En Arabie saoudite, une application officielle pour pister les femmes

- - FAYEZ NURELDINE AFP
Payer son amende de stationnement, renouveler son permis de conduire ou empêcher sa femme de fuir le pays. Ce sont trois des nombreuses fonctions proposées par l’application Absher, mise en ligne par le gouvernement saoudien et destinée aux habitants du pays. Si les femmes ont désormais le droit de conduire dans le royaume, certaines fonctions d’Absher sont exclusivement réservées aux hommes, dans le but de limiter les déplacements de ces dernières.
Un système d’alertes automatiques
Repérée par le site américain Insider, l’application permet à chaque mari d’émettre - et de révoquer - une autorisation de sortie du territoire pour son épouse, en quelques secondes. Les hommes peuvent être alertés par SMS, dès lors que leur femme s’identifie à un poste-frontière ou dans un aéroport.
D’après les captures d’écran publiées par Insider, l’utilisateur dispose de la liste des personnes “à sa charge”, incluant femmes et enfants. Pour chacune d’entre elles, il est possible de déterminer des autorisations de voyage, sur des durées spécifiques. Absher laisse également la possibilité de limiter les destinations, pour chaque numéro de passeport.
Les fonctions proposées par l’application gouvernementale ne sont pas nouvelles. Le logiciel ne fait que compléter ou remplacer les autorisations papier, indispensables aux femmes désirant quitter le pays. En revanche, il offre un système d’alertes automatiques plus pointu qu’auparavant.
Apple et Google pointés du doigt
L’arrivée de l’application Absher suscite par ailleurs des critiques envers Apple et Google, qui ont tous deux approuvé la plateforme sur leur magasin d’applications officiel. Auprès d’Insider, l’ONG Human Rights Watch rappelle qu’Apple et Google “ont des règles contre les applications qui facilitent les menaces et le harcèlement”. D’après sa fiche, Absher a été téléchargée plus d’un million de fois, rien que sur Android.

Chaque année, de nombreuses femmes tentent de fuir l’Arabie saoudite, s’exposant à des condamnations pouvant aller jusqu’à la lapidation ou la peine de mort.

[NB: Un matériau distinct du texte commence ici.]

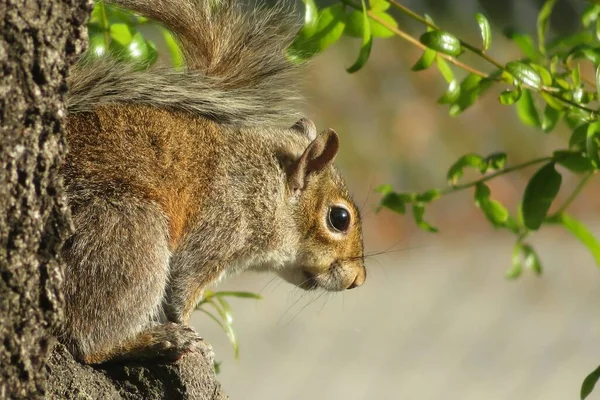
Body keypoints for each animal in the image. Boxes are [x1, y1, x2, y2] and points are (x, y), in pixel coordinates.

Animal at [61, 0, 368, 364]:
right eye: (339, 218)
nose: (358, 280)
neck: (262, 182)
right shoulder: (216, 230)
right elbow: (182, 290)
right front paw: (191, 334)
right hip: (128, 234)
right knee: (91, 341)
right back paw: (158, 340)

L’un des cas les plus récents concerne Rahaf Mohammed al-Qunun, une Saoudienne de 18 ans qui a finalement été autorisée à s’installer au Canada.
Autre réfugiée, Shahad al-Mohaimeed évoque auprès d’Insider les conseils qu’elle prodigue aux femmes désirant quitter le pays. Elle les incite par exemple à mettre la main sur le smartphone de leur tuteur pour s’accorder une autorisation de sortie, ou encore de modifier le numéro de téléphone rattaché à l’application afin qu’il ne reçoive pas de SMS d’alerte lors de leur fuite.